Problem =>
Check every line of the records below for the string "features" and copy the ones that have it.

Excerpts from a dataset:
>>>
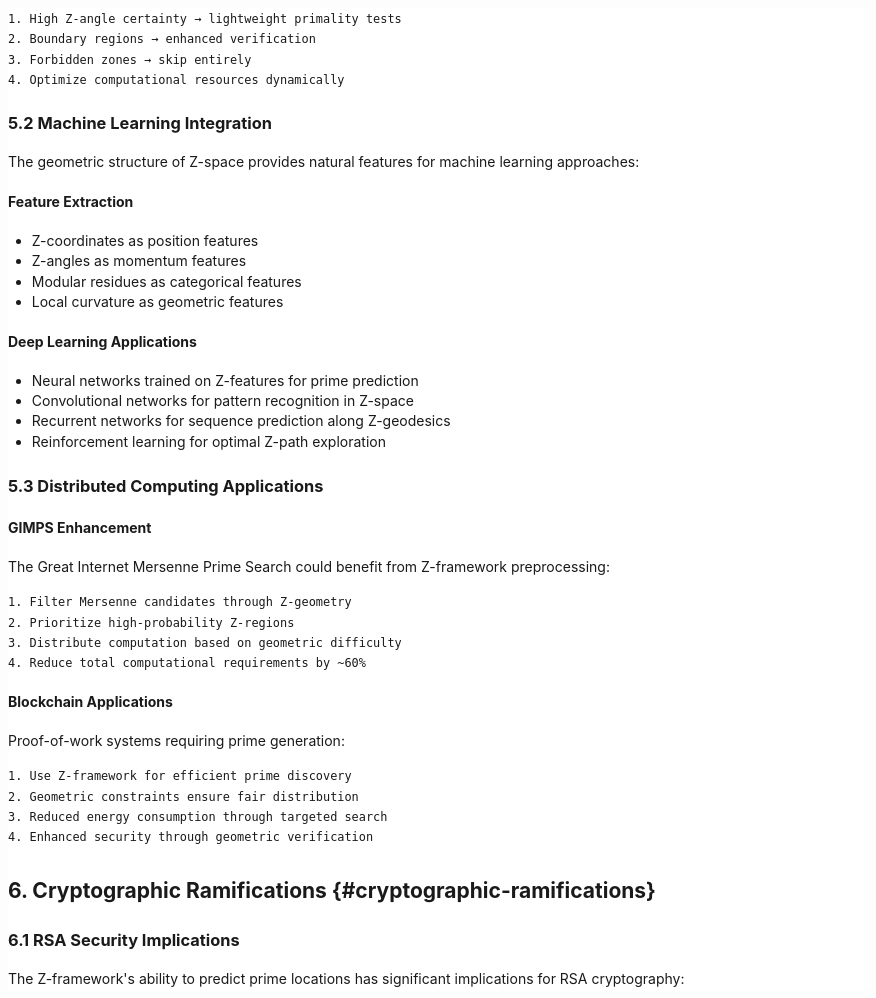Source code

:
 ```
1. High Z-angle certainty → lightweight primality tests
2. Boundary regions → enhanced verification
3. Forbidden zones → skip entirely
4. Optimize computational resources dynamically
```

### 5.2 Machine Learning Integration

The geometric structure of Z-space provides natural features for machine learning approaches:

#### Feature Extraction
- Z-coordinates as position features
- Z-angles as momentum features  
- Modular residues as categorical features
- Local curvature as geometric features

#### Deep Learning Applications
- Neural networks trained on Z-features for prime prediction
- Convolutional networks for pattern recognition in Z-space
- Recurrent networks for sequence prediction along Z-geodesics
- Reinforcement learning for optimal Z-path exploration

### 5.3 Distributed Computing Applications

#### GIMPS Enhancement
The Great Internet Mersenne Prime Search could benefit from Z-framework preprocessing:

```
1. Filter Mersenne candidates through Z-geometry
2. Prioritize high-probability Z-regions
3. Distribute computation based on geometric difficulty
4. Reduce total computational requirements by ~60%
```

#### Blockchain Applications
Proof-of-work systems requiring prime generation:

```
1. Use Z-framework for efficient prime discovery
2. Geometric constraints ensure fair distribution
3. Reduced energy consumption through targeted search
4. Enhanced security through geometric verification
```

## 6. Cryptographic Ramifications {#cryptographic-ramifications}

### 6.1 RSA Security Implications

The Z-framework's ability to predict prime locations has significant implications for RSA cryptography:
<<<
Task result =>
The geometric structure of Z-space provides natural features for machine learning approaches:
- Z-coordinates as position features
- Z-angles as momentum features  
- Modular residues as categorical features
- Local curvature as geometric features
- Neural networks trained on Z-features for prime prediction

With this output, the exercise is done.